* Available records:
-- Opening Marker --

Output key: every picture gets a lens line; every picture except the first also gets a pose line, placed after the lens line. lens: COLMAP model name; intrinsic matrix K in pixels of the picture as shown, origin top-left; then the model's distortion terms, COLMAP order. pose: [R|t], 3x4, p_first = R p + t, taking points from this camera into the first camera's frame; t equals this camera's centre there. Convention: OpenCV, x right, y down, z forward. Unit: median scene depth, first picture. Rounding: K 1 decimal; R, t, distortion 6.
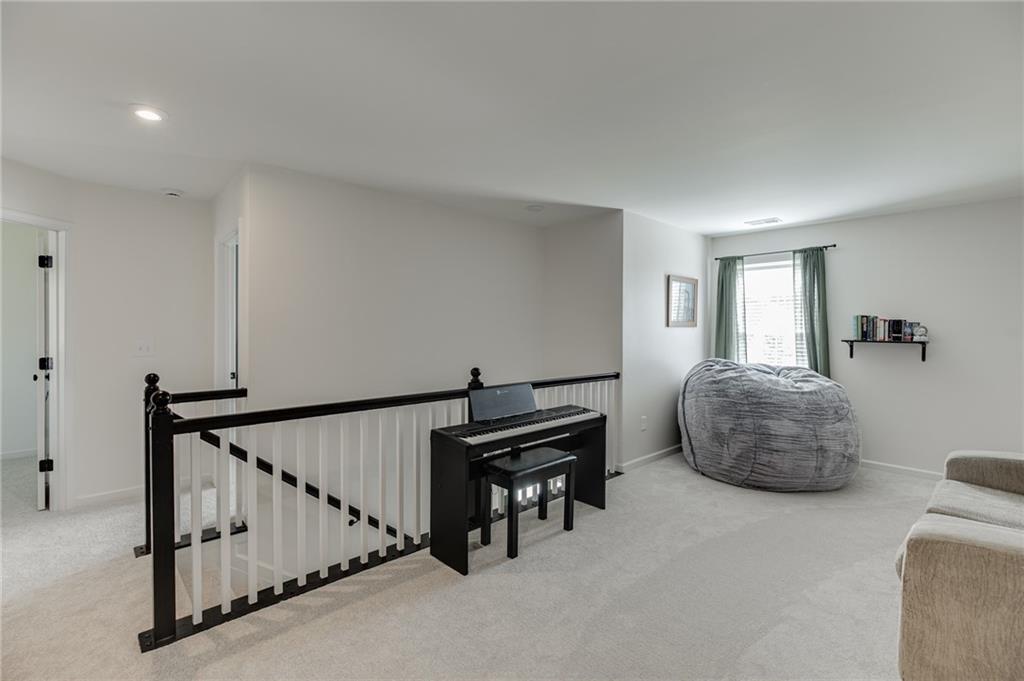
lens RADIAL K [[461.5, 0, 511.1], [0, 461.5, 334.9], [0, 0, 1]] dist [-0.017121, 0.008067]
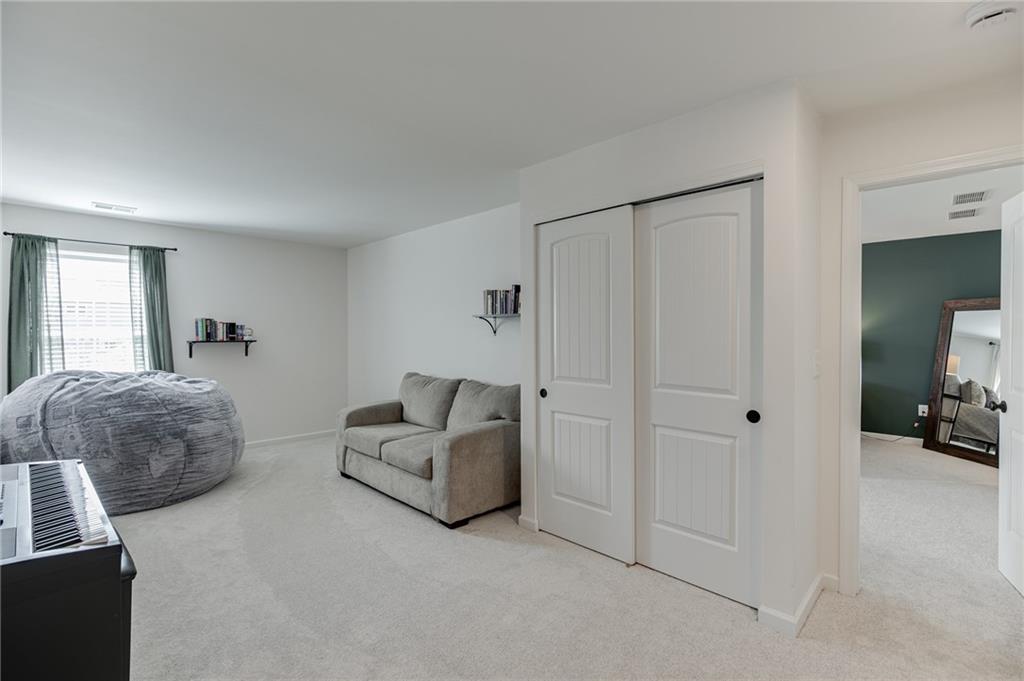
lens RADIAL K [[461.5, 0, 505.9], [0, 461.5, 343.7], [0, 0, 1]] dist [-0.017121, 0.008067]
pose [[-0.042812, -0.031380, 0.998590, -0.376229], [0.019362, 0.999293, 0.032232, -0.003501], [-0.998895, 0.020715, -0.042174, 0.328537]]
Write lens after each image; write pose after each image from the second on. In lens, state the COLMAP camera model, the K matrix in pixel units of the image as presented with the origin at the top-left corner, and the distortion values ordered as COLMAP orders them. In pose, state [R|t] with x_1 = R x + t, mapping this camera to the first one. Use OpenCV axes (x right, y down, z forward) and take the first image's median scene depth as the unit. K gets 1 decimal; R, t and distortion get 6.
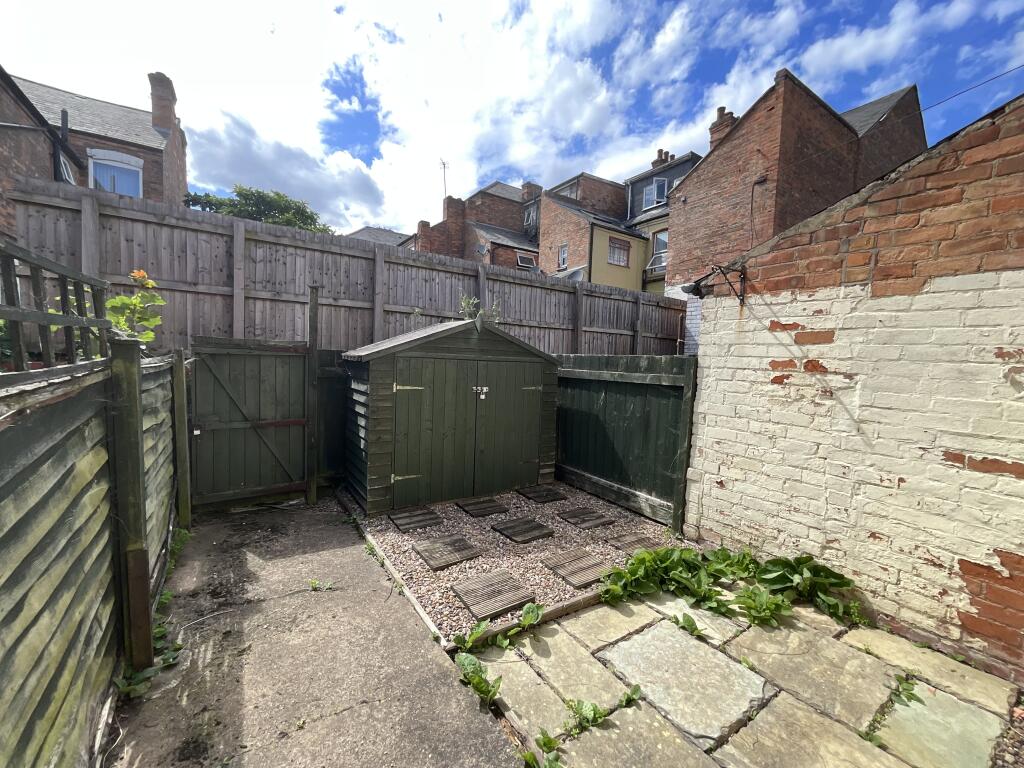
lens RADIAL K [[412.2, 0, 511.2], [0, 412.2, 383.9], [0, 0, 1]] dist [-0.004117, 0.001094]
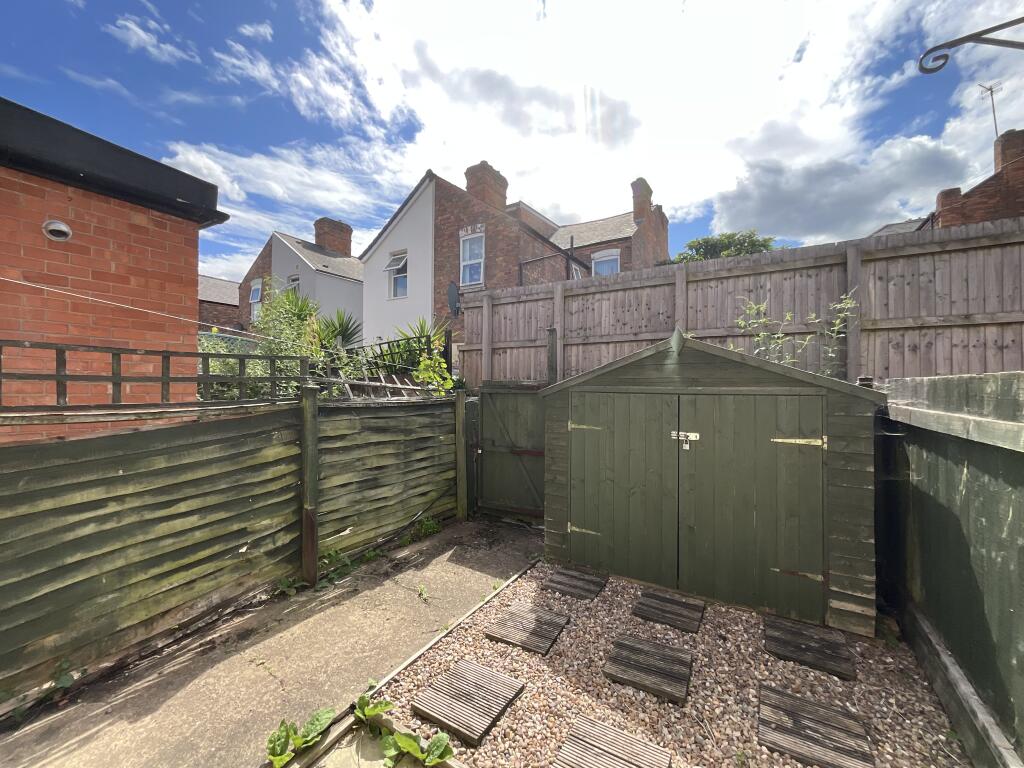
lens RADIAL K [[412.2, 0, 509.6], [0, 412.2, 384.3], [0, 0, 1]] dist [-0.004117, 0.001094]
pose [[0.416589, -0.041459, -0.908149, 0.417669], [-0.041760, 0.997032, -0.064673, -0.015110], [0.908135, 0.064866, 0.413622, 0.421497]]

-- Closing Marker --

Every record above should be set down exactly, with the pictures left out.

* Response to this exercise:
Output key: every picture gets a lens line; every picture except the first also gets a pose line, placed after the lens line. lens: COLMAP model name; intrinsic matrix K in pixels of the picture as shown, origin top-left; then the model's distortion terms, COLMAP order. pose: [R|t], 3x4, p_first = R p + t, taking points from this camera into the first camera's frame; t equals this camera's centre there. Convention: OpenCV, x right, y down, z forward. Unit: median scene depth, first picture. Rounding: K 1 decimal; R, t, distortion 6.
lens RADIAL K [[461.5, 0, 511.1], [0, 461.5, 334.9], [0, 0, 1]] dist [-0.017121, 0.008067]
lens RADIAL K [[461.5, 0, 505.9], [0, 461.5, 343.7], [0, 0, 1]] dist [-0.017121, 0.008067]
pose [[-0.042812, -0.031380, 0.998590, -0.376229], [0.019362, 0.999293, 0.032232, -0.003501], [-0.998895, 0.020715, -0.042174, 0.328537]]
Write lens after each image; write pose after each image from the second on. In lens, state the COLMAP camera model, the K matrix in pixel units of the image as presented with the origin at the top-left corner, and the distortion values ordered as COLMAP orders them. In pose, state [R|t] with x_1 = R x + t, mapping this camera to the first one. Use OpenCV axes (x right, y down, z forward) and take the first image's median scene depth as the unit. K gets 1 decimal; R, t and distortion get 6.
lens RADIAL K [[412.2, 0, 511.2], [0, 412.2, 383.9], [0, 0, 1]] dist [-0.004117, 0.001094]
lens RADIAL K [[412.2, 0, 509.6], [0, 412.2, 384.3], [0, 0, 1]] dist [-0.004117, 0.001094]
pose [[0.416589, -0.041459, -0.908149, 0.417669], [-0.041760, 0.997032, -0.064673, -0.015110], [0.908135, 0.064866, 0.413622, 0.421497]]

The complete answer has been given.